[HN Gopher] Hellandizing (1998)
___________________________________________________________________
Hellandizing (1998)
Author : redeemed
Score : 33 points
Date : 2024-03-28 05:01 UTC (1 days ago)
(HTM) web link (www.multicians.org)
(TXT) w3m dump (www.multicians.org)
| tiahura wrote:
| TIL NonStop lives.
|
| https://en.wikipedia.org/wiki/NonStop_(server_computers)
|
| https://www.hpe.com/us/en/compute/nonstop-servers.html
| onetimeuse92304 wrote:
| I wrote something similar in the past.
|
| It was credit card terminal application. It was supposed to
| behave correctly regardless of when in the process of transaction
| something happened. Something could be application crash, power
| cycle, etc. Users were frequently impatient with the slower
| communication methods (we had land line and GPRS modems back
| then) and would frequently power cycle the terminal if it took a
| moment too long to do something.
|
| I designed the application in such a way that it always moves
| transactionally between series of well defined states with no
| observable states in between. Then I put test points between the
| states to crash the application at random. Many of these points
| were put in places in code which would be extremely difficult to
| test other way (it was extremely unlikely a power cycle would
| happen naturally at that exact point in time, between those two
| exact instructions).
|
| The application had capability to crash at literally any point
| and simply continue operation once power cycled.
| andai wrote:
| Fascinating. Was it able to do this by constantly writing to
| persistent storage?
| onetimeuse92304 wrote:
| Yes. I wrote append-only database for the device. I started
| with the database because I needed a transactional storage
| but the device used flash chips without wear levelling. This
| and requirement for constant memory usage basically
| disqualified any existing database. The device was very
| limited in memory, only about 1MB available to the
| application of which 600kB was used up by OpenSSL.
|
| The database I implemented did not allocate any memory and
| used a constant amount of stack which was important for me to
| ensure the application can be verified statically.
|
| So the database worked by having two files allocated. The
| application would append data to one file, then when it was
| full it would copy live entries to the other and start
| appending there and so on.
|
| This might sound wasteful but in reality write magnification
| was very low. There was very little data that needed to be
| copied, most records were created and then promptly deleted
| when it was reconciled with the server.
|
| All sorts of data was written to the storage. I started by
| writing just basic transaction information but then I
| discovered that I can also log other information (UI state,
| etc.) to recover state in case of power failure. This was
| extremely efficient, most UI operations would result in only
| a single byte written to the flash. This was important as the
| flash had quite limited durability and was typically a
| limiting factor for the longevity of the device.
|
| **
|
| Now that I remember, there were other fun tricks I did.
|
| One of them was for the OpenSSL. This super underpowered
| device took no less than 9 seconds to open SSL connection
| over GPRS.
|
| That was fine when the device was first designed and we
| deployed lots of them. Initially, we did not need SSL and we
| did not need to open any connections to complete the
| transaction. We only did that later, once a day, to send all
| of the information and reconcile with the server.
|
| But at some point we had to deploy ability to do online check
| with the bank and also required to have all connections
| secured with SSL. 9 seconds for the client to wait on the
| transaction was definitely not acceptable.
|
| While we could try to keep the connection open, in many cases
| the device would be deployed in places with poor connectivity
| and it was just unreasonable expectation.
|
| I saved the company A TON of cash by figuring out I can gut
| the OpenSSL library to be able to manually save and restore
| cryptographic state of the connection (symmetric
| cryptography). I did the same for the system that terminated
| connections on the server.
|
| The application would connect to the server, skip entire
| handshake communication (not even a single handshake packet)

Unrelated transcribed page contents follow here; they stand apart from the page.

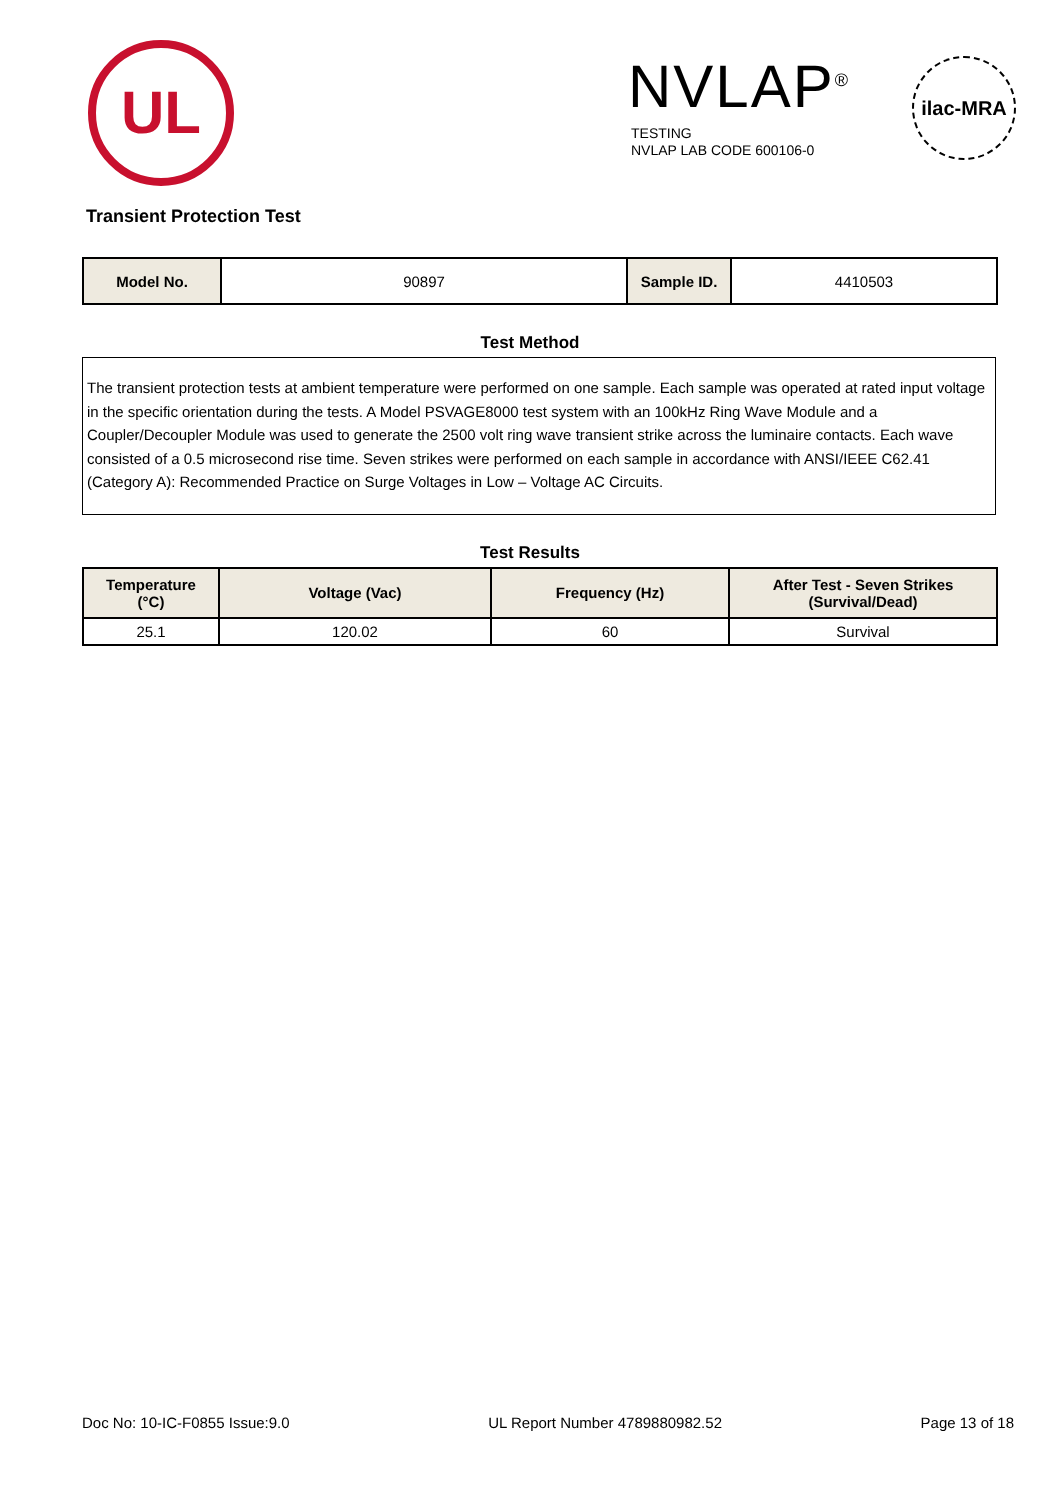UL NVLAP<sup>®</sup>
TESTING
NVLAP LAB CODE 600106-0
ilac-MRA
Transient Protection Test
| Model No. | 90897 | Sample ID. | 4410503 |
Test Method
The transient protection tests at ambient temperature were performed on one sample. Each sample was operated at rated input voltage in the specific orientation during the tests. A Model PSVAGE8000 test system with an 100kHz Ring Wave Module and a Coupler/Decoupler Module was used to generate the 2500 volt ring wave transient strike across the luminaire contacts. Each wave consisted of a 0.5 microsecond rise time. Seven strikes were performed on each sample in accordance with ANSI/IEEE C62.41 (Category A): Recommended Practice on Surge Voltages in Low – Voltage AC Circuits.
Test Results
| Temperature (°C) | Voltage (Vac) | Frequency (Hz) | After Test - Seven Strikes (Survival/Dead) |
| --- | --- | --- | --- |
| 25.1 | 120.02 | 60 | Survival |
Doc No: 10-IC-F0855 Issue:9.0 UL Report Number 4789880982.52 Page 13 of 18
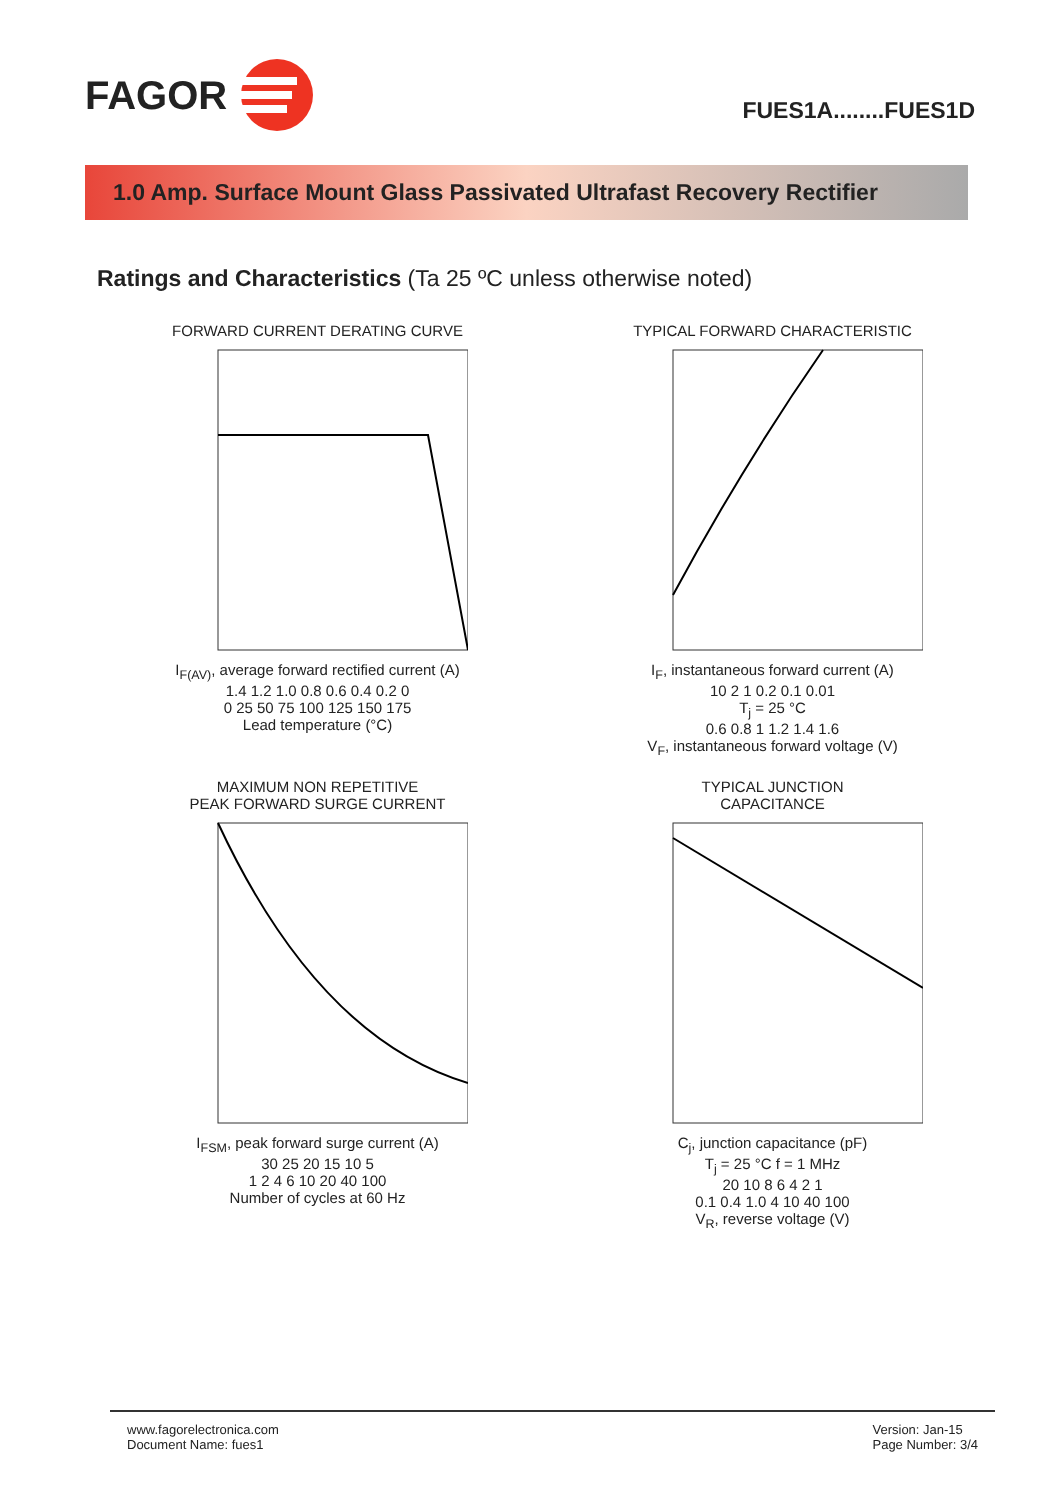FAGOR
FUES1A........FUES1D
1.0 Amp. Surface Mount Glass Passivated Ultrafast Recovery Rectifier
Ratings and Characteristics (Ta 25 ºC unless otherwise noted)
FORWARD CURRENT DERATING CURVE
I<sub>F(AV)</sub>, average forward rectified current (A)
1.4 1.2 1.0 0.8 0.6 0.4 0.2 0
0 25 50 75 100 125 150 175
Lead temperature (°C)
TYPICAL FORWARD CHARACTERISTIC
I<sub>F</sub>, instantaneous forward current (A)
10 2 1 0.2 0.1 0.01
T<sub>j</sub> = 25 °C
0.6 0.8 1 1.2 1.4 1.6
V<sub>F</sub>, instantaneous forward voltage (V)
MAXIMUM NON REPETITIVE
PEAK FORWARD SURGE CURRENT
I<sub>FSM</sub>, peak forward surge current (A)
30 25 20 15 10 5
1 2 4 6 10 20 40 100
Number of cycles at 60 Hz
TYPICAL JUNCTION
CAPACITANCE
C<sub>j</sub>, junction capacitance (pF)
T<sub>j</sub> = 25 °C f = 1 MHz
20 10 8 6 4 2 1
0.1 0.4 1.0 4 10 40 100
V<sub>R</sub>, reverse voltage (V)
www.fagorelectronica.com
Document Name: fues1
Version: Jan-15
Page Number: 3/4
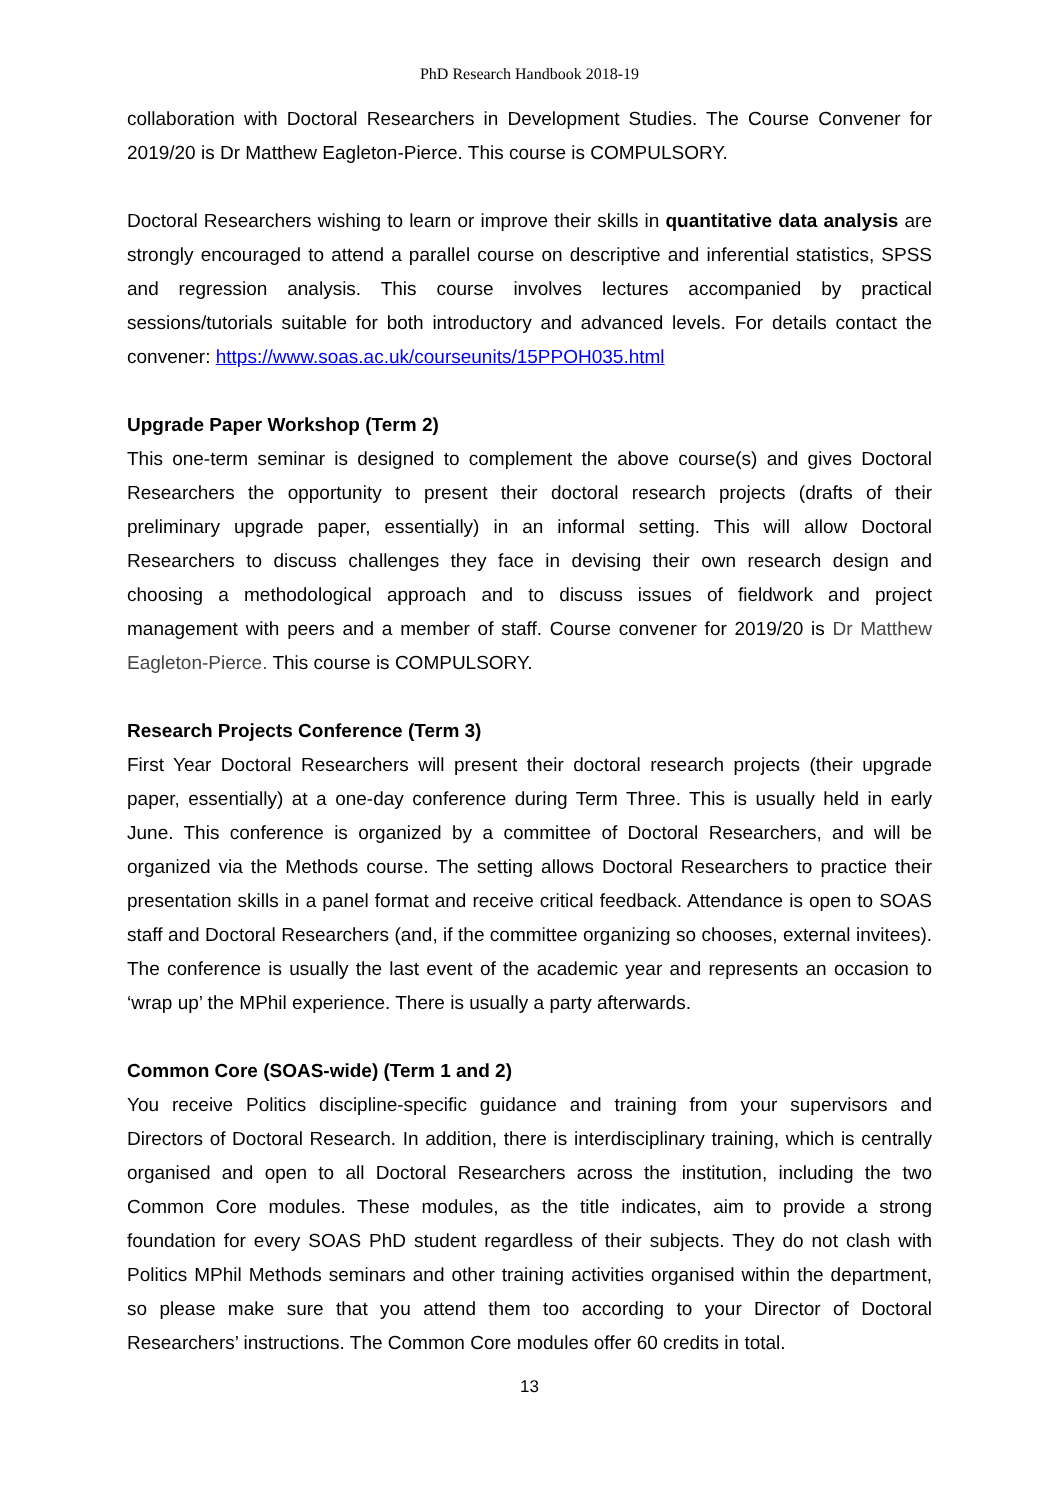PhD Research Handbook 2018-19
collaboration with Doctoral Researchers in Development Studies. The Course Convener for 2019/20 is Dr Matthew Eagleton-Pierce. This course is COMPULSORY.
Doctoral Researchers wishing to learn or improve their skills in quantitative data analysis are strongly encouraged to attend a parallel course on descriptive and inferential statistics, SPSS and regression analysis. This course involves lectures accompanied by practical sessions/tutorials suitable for both introductory and advanced levels. For details contact the convener: https://www.soas.ac.uk/courseunits/15PPOH035.html
Upgrade Paper Workshop (Term 2)
This one-term seminar is designed to complement the above course(s) and gives Doctoral Researchers the opportunity to present their doctoral research projects (drafts of their preliminary upgrade paper, essentially) in an informal setting. This will allow Doctoral Researchers to discuss challenges they face in devising their own research design and choosing a methodological approach and to discuss issues of fieldwork and project management with peers and a member of staff. Course convener for 2019/20 is Dr Matthew Eagleton-Pierce. This course is COMPULSORY.
Research Projects Conference (Term 3)
First Year Doctoral Researchers will present their doctoral research projects (their upgrade paper, essentially) at a one-day conference during Term Three. This is usually held in early June. This conference is organized by a committee of Doctoral Researchers, and will be organized via the Methods course. The setting allows Doctoral Researchers to practice their presentation skills in a panel format and receive critical feedback. Attendance is open to SOAS staff and Doctoral Researchers (and, if the committee organizing so chooses, external invitees). The conference is usually the last event of the academic year and represents an occasion to ‘wrap up’ the MPhil experience. There is usually a party afterwards.
Common Core (SOAS-wide) (Term 1 and 2)
You receive Politics discipline-specific guidance and training from your supervisors and Directors of Doctoral Research. In addition, there is interdisciplinary training, which is centrally organised and open to all Doctoral Researchers across the institution, including the two Common Core modules. These modules, as the title indicates, aim to provide a strong foundation for every SOAS PhD student regardless of their subjects. They do not clash with Politics MPhil Methods seminars and other training activities organised within the department, so please make sure that you attend them too according to your Director of Doctoral Researchers’ instructions. The Common Core modules offer 60 credits in total.
13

| and would immediately, speculatively switch to the stored
| symmetric key.
|
| The server kept a database of all most recent cryptographic
| states with each of the known terminals and would try to
| match the communication with its own stored cryptographic
| state. If this worked, it would continue as if nothing
| happened. If it did not, it would close the connection. The
| terminal would then restart the connection with the complete
| handshake from scratch. But it very rarely had to. As it was
| very successful, we had to add a functionality to force to
| clear the state every night so that it we knew there is at
| least one fresh connection every day.
|
| This cut down almost all of the overhead of OpenSSL.
| twic wrote:
| Did something like and unlike this a while ago. Payment
| processing system, multiple microservices written in Java on a
| cloud platform. Tool runs on a developer machine, uses the cloud
| tools to SSH into a running container and run jdb. It can add a
| breakpoint, wait for it to get hit, then do a selected thing -
| resume immediately, delay a while then resume, throw an
| exception, hang forever, etc.
|
| The main tool can also manage the platform, so start the app,
| kill individual containers, etc. And inject payment messages, and
| wait for payments to be sent out.
|
| So you could write test plans like "add a breakpoint in
| ValidateAccount::isValidSortCode, inject a payment from customer
| A, wait for the breakpoint to get hit, inject a payment from
| customer B, throw a NullPointerException, then check that the
| payment from customer B gets delivered".
|
| We didn't do systematic testing of failure at every point, as in
| the article, but it was very nice to be able to automate testing
| of error cases without having to have special code in the app for
| it.
| jdblair wrote:
| A question about how nonstop worked:
|
| If both processors are running the same process in the same
| state, why won't both processors hit the same error condition at
| the same time?
|
| I understand there are random hardware faults that can happen,
| bits can flip, etc., but logic errors should be bug-for-bug the
| same on both processors.
|
| So, were those random faults so frequent that the redundancy was
| worth it? Or am I missing something?
___________________________________________________________________
(page generated 2024-03-29 23:00 UTC)